What this exercise asks ::
a - Reproduce the review of "Café du Jour," everything from "While Lilian Darcy" down to "be that fireman.", and swap "fireman" for "firefighter" wherever it appears.
b - Carry on the review of "Café du Jour," picking up after its final sentence.

Given text ::
--------------------------------------------------
While Lilian Darcy is an accomplished Romance author, “Café du Jour” is not a romance. It’s a serious introspective journey of self-discovery and self-actualization. No compromises are made to sweeten the reality of this story. Everything is just right out there in front of the reader. There are no genre constraints or expectations in "Cafe du Jour" -- just raw writing power.
“Café du Jour” does something bold and unique with the first person POV: it lets the reader become another person. This is very different in kind than vicariously ‘being there’ when the POV character is a fireman climbing a ladder to rescue a child. While the reader might feel what it is like to be a fireman in that situation, the reader will not really know much of what it would be like to actually be that fireman.
In “Café du Jour” the journey is mostly internal. The action happens in the consciousness of the main character. The outside world is important, as there is a story to follow, but the big difference in this novel happens when the reader becomes the POV character -- as a person. “Café du Jour” opens the mind of the POV character and lets the reader think her thoughts.
If the reader’s internal dialogue is the same as the POV character’s internal dialogue, then for that moment, there is an identity. The reader is not that person doing ‘x’, the reader is that person being that person. (I know this is a difficult concept but this awareness of being someone else by virtue of thinking their thought, will be forced upon you when you read this book. You just have to read it and experience it.)
--------------------------------------------------
Source information ::
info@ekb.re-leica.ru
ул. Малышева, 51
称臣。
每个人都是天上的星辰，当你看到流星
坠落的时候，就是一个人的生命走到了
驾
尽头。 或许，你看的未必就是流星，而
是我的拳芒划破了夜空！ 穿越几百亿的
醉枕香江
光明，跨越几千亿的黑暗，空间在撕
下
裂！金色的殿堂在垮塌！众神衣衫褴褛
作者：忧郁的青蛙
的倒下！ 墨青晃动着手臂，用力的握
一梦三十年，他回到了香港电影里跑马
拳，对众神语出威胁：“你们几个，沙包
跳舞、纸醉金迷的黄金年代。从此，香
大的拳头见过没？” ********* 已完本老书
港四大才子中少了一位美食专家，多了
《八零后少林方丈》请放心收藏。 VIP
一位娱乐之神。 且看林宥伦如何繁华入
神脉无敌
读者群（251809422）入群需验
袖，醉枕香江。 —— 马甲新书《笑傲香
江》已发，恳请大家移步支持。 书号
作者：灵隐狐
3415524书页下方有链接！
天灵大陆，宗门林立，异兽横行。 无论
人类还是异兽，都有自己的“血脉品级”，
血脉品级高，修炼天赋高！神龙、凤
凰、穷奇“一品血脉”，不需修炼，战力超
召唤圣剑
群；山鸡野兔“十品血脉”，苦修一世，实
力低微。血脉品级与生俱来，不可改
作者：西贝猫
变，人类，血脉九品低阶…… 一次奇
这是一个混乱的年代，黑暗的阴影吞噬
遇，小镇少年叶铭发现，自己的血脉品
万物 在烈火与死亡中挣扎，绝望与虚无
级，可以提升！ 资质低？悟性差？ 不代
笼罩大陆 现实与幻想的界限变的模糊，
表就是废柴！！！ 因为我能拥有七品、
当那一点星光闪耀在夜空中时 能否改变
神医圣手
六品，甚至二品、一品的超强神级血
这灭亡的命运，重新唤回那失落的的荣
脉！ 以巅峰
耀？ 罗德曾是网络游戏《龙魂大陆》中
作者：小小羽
--------------------------------------------------
Responses to the tasks ::
a -
While Lilian Darcy is an accomplished Romance author, “Café du Jour” is not a romance. It’s a serious introspective journey of self-discovery and self-actualization. No compromises are made to sweeten the reality of this story. Everything is just right out there in front of the reader. There are no genre constraints or expectations in "Cafe du Jour" -- just raw writing power.
“Café du Jour” does something bold and unique with the first person POV: it lets the reader become another person. This is very different in kind than vicariously ‘being there’ when the POV character is a firefighter climbing a ladder to rescue a child. While the reader might feel what it is like to be a firefighter in that situation, the reader will not really know much of what it would be like to actually be that firefighter.

b -
What Could be so Interesting as to Keep a Reader Inside Someone Else’s Mind for Hours on End?
Before I read “Café du Jour”, I would have probably said, “nothing.” It was only after I was totally captivated by the POV character, Susie, that I became eager to spend time in her mind.
Here is what the heroine thinks of Jody:
Susie, the heroine, is a European trained chef now living at home in Australia. She is a chef in a resultant where the owner is exploiting her. Her live-in boyfriend, Jody, travels around the world being a ski instructor in the winter and doing odd jobs at other times. He also seems to be exploiting Susie and perhaps everyone else he deals with.
Karen is Susie’s sister who is in the hospital after a terrible disfiguring accident which may have left her mentally challenged. Susie is under great stress. She may be at the moment of maximum personal crises in her young life. All this makes for compelling reading.
Given the very personal nature of the first person POV, the impact of this emotional turmoil is almost overwhelming. In a way, “Café du Jour” is a learning experience that may well leave the reader a different person.